Until the new law is passed, we continue to have a system where Health Canada cannot even order a dangerous drug off the market. All it can do is nudge manufacturers to recall products voluntarily. And, where there are violations of the law, however flagrant, the current penalties are laughable.

The failings of the existing law have been graphically underscored by media reports, particularly in the Toronto Star, which recently focussed on Diane-35, an acne drug prescribed off-label as a birth control pill. The drug, which is known to cause blood clots, is linked to the death of at least 13 Canadian women; it is still on the market and widely prescribed.

While Canada does have a database for adverse drug reactions, called MedEffect, it is not a very useful tool because, by most estimates, fewer than 5 per cent of problems are actually reported.

The new law should dramatically increase the reporting of adverse events because it will be mandatory for health institutions to report (for individual health professionals like family doctors and nurse practitioners reporting will remain voluntary).

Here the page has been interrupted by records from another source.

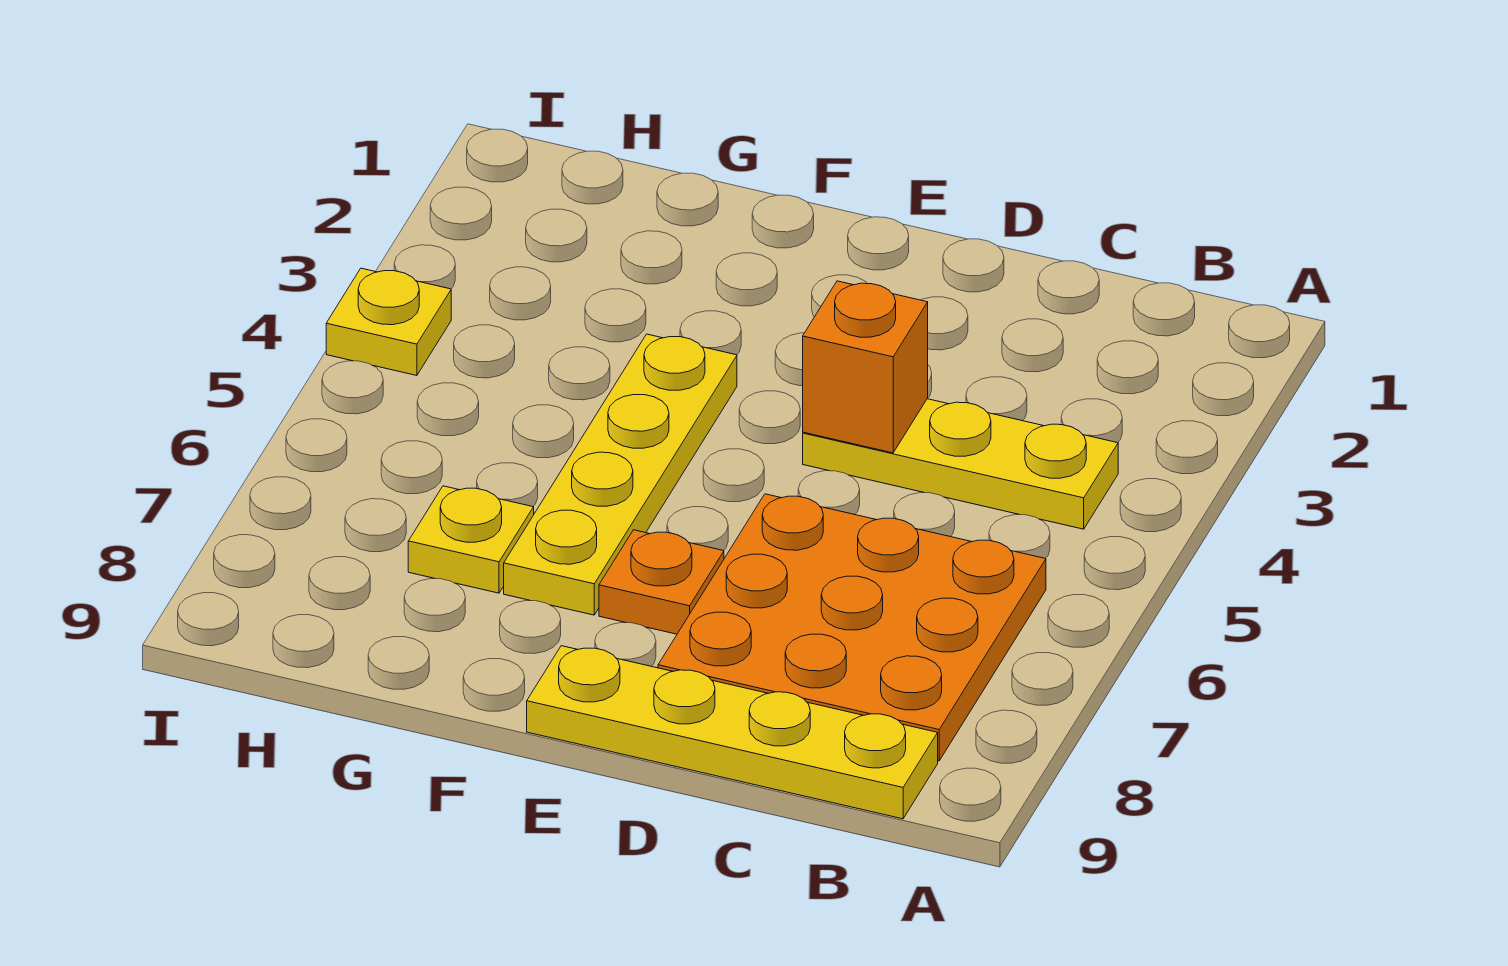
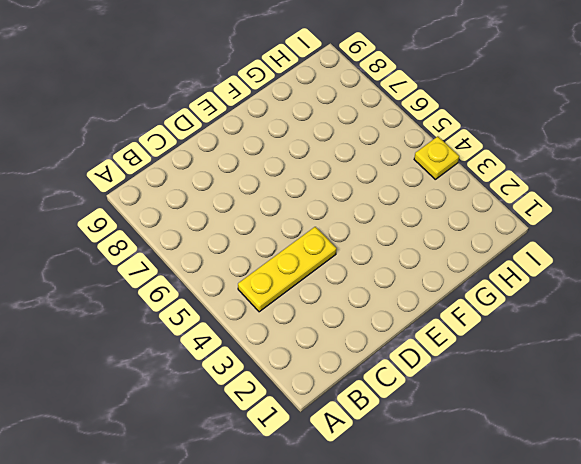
none -> orange 3x3 plate [658,494,1046,761]
none -> yellow 1x4 plate [527,646,938,819]

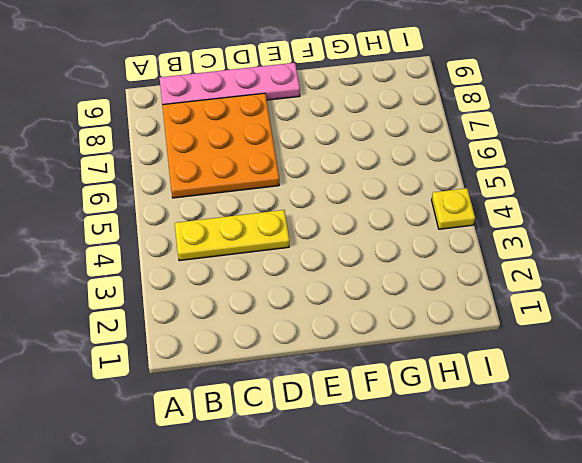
pink 1x4 plate [160,63,300,105] -> yellow 1x4 plate [527,646,938,819]
none -> orange 1x1 plate [599,530,724,634]
none -> yellow 1x4 plate [504,334,737,615]

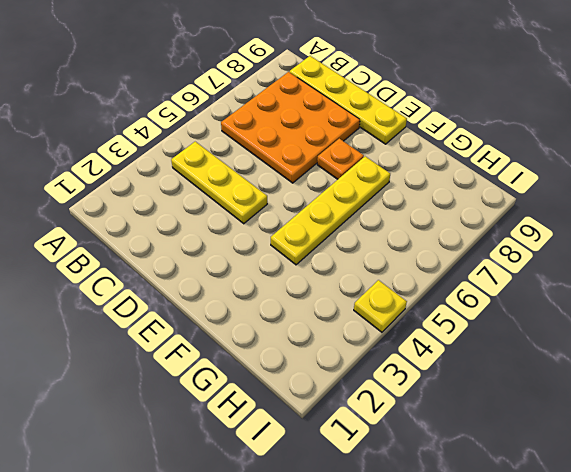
none -> yellow 1x1 plate [408,486,534,593]
none -> orange 1x1 brick [803,281,928,453]

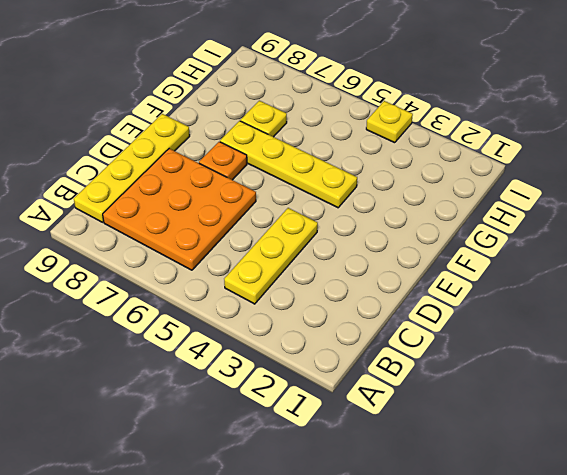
none -> orange 1x1 brick [803,281,928,453]

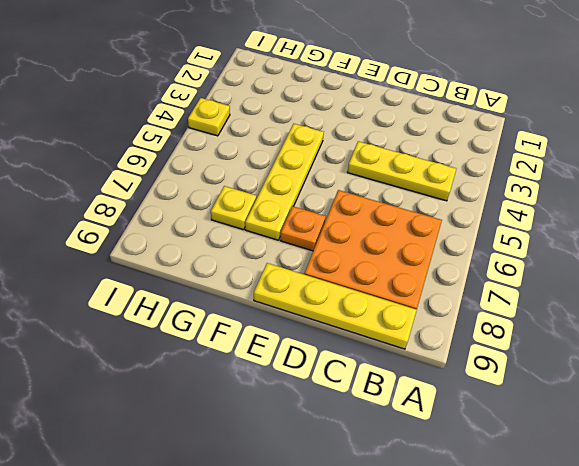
none -> orange 1x1 brick [803,281,928,453]

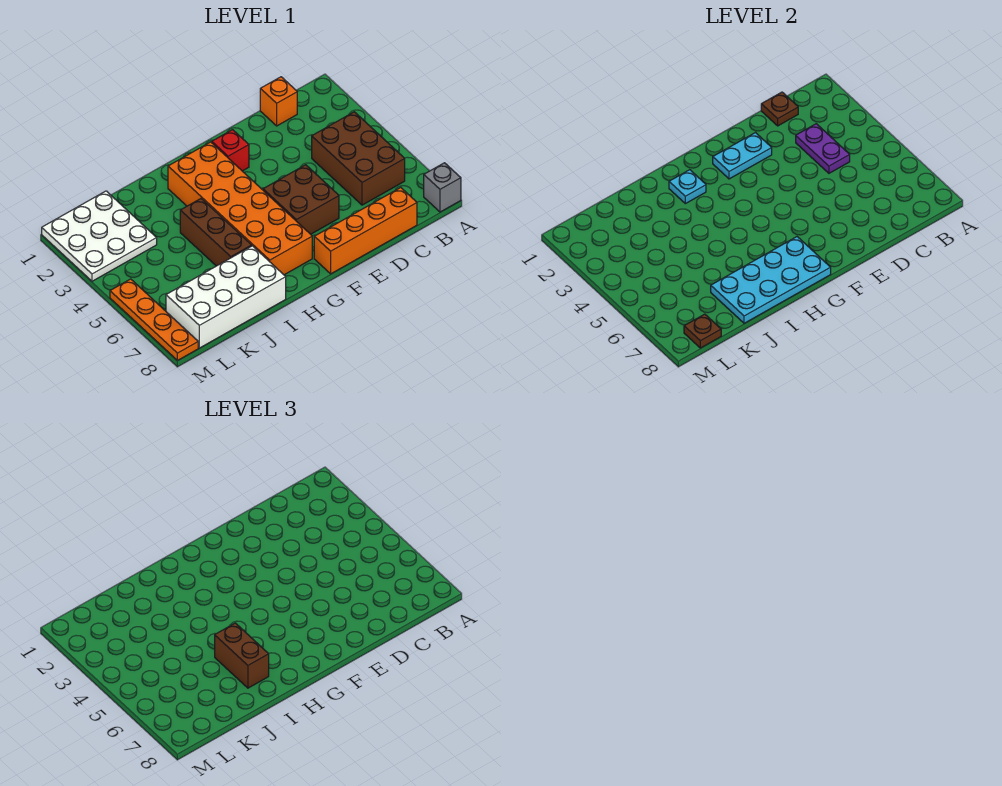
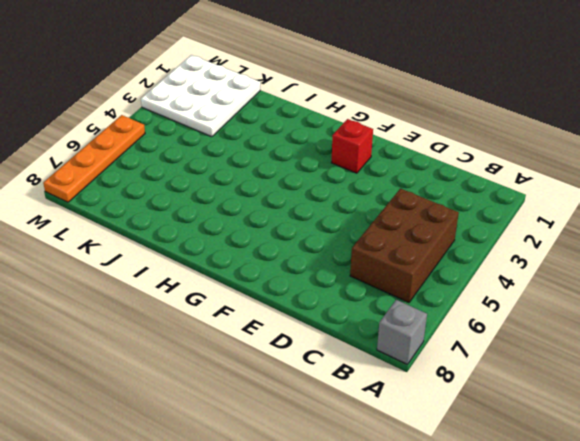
none -> orange 1x1 brick [260,77,297,126]
none -> orange 1x4 brick [314,188,417,274]
none -> brown 2x2 brick [263,165,339,234]

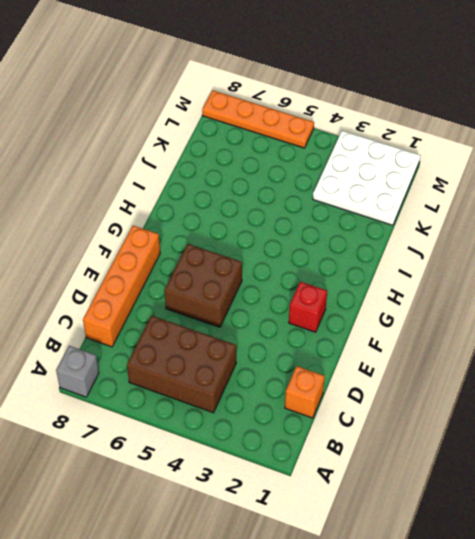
none -> orange 2x6 brick [168,142,312,275]
none -> brown 1x3 brick [180,199,252,266]
none -> white 2x4 brick [166,246,286,348]

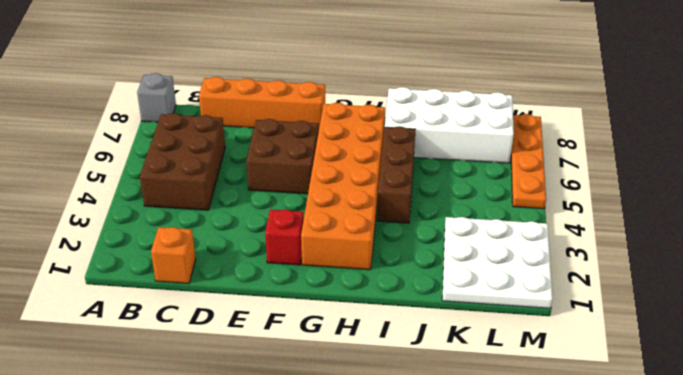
none -> brown 1x1 plate [761,92,798,126]
none -> purple 1x2 plate [796,124,850,173]
none -> cyan 1x2 plate [713,133,772,179]

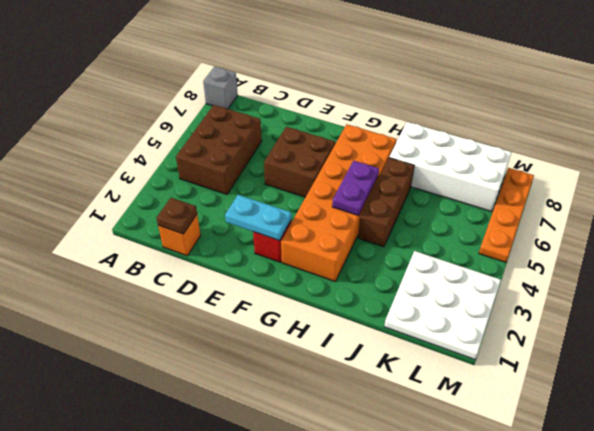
purple 1x2 plate [332,161,379,216] -> purple 1x2 plate moved to [796,124,850,173]
none -> orange 1x4 brick [314,188,417,274]
none -> cyan 2x4 plate [711,237,831,323]
none -> cyan 1x1 plate [669,170,706,204]

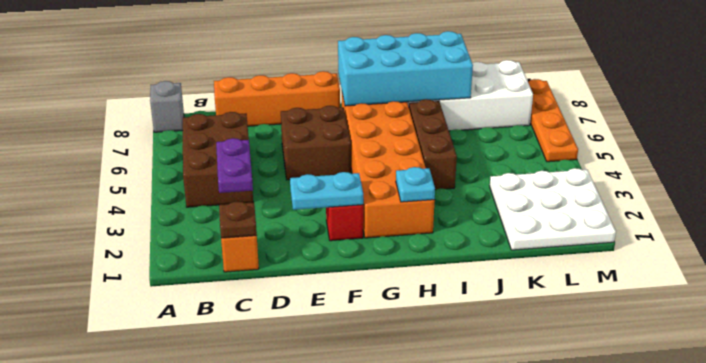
cyan 2x4 brick [338,31,473,106] -> cyan 2x4 plate [711,237,831,323]
none -> brown 1x1 plate [684,314,721,348]
none -> brown 1x2 brick [215,623,269,688]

The great unknown is: What will Health Canada do with the information? Tracking, if done properly, should alert authorities to drug side effects that crop up in the real world that did not in clinical trials of drugs.

But to ensure patient safety you have to analyze and you have to act promptly on the information. Health Canada is notoriously secretive about its safety reviews and painfully slow to act. It can take years for the department to take action – in the case of the drug Vanessa Young was taking, for example, there had already been 80 deaths in U.S. teenagers and numerous red flags raised yet Prepulsid was not taken off the market (voluntarily) until after a flurry of media reports about her death.

Nothing in the legislation addresses that problem, nor is the department getting additional resources; it will require a big change in culture, and some money and manpower, if drug safety is going to improve in practice, not just in theory.

The other glaring failure in the proposed law is that while it applies to prescription drugs, over-the-counter drugs, cells, tissues and organs, and medical devices, it excludes so-called natural health products.

That is an abomination.

Canadians need to be assured that all drugs, without exception, are as safe as possible, and swift action will be taken when they are not. No exceptions.

A more thorough overhaul and modernizing of the Food and Drugs Act is required, just as the Conservatives planned in 2008 before that proposed legislation died on the order paper.

Mr. Young should be proud of what he has achieved with his advocacy, both outside and inside government. But Bill C-17 should be seen as the beginning, not the end, of honouring Vanessa's legacy.

André Picard is The Globe's health columnist.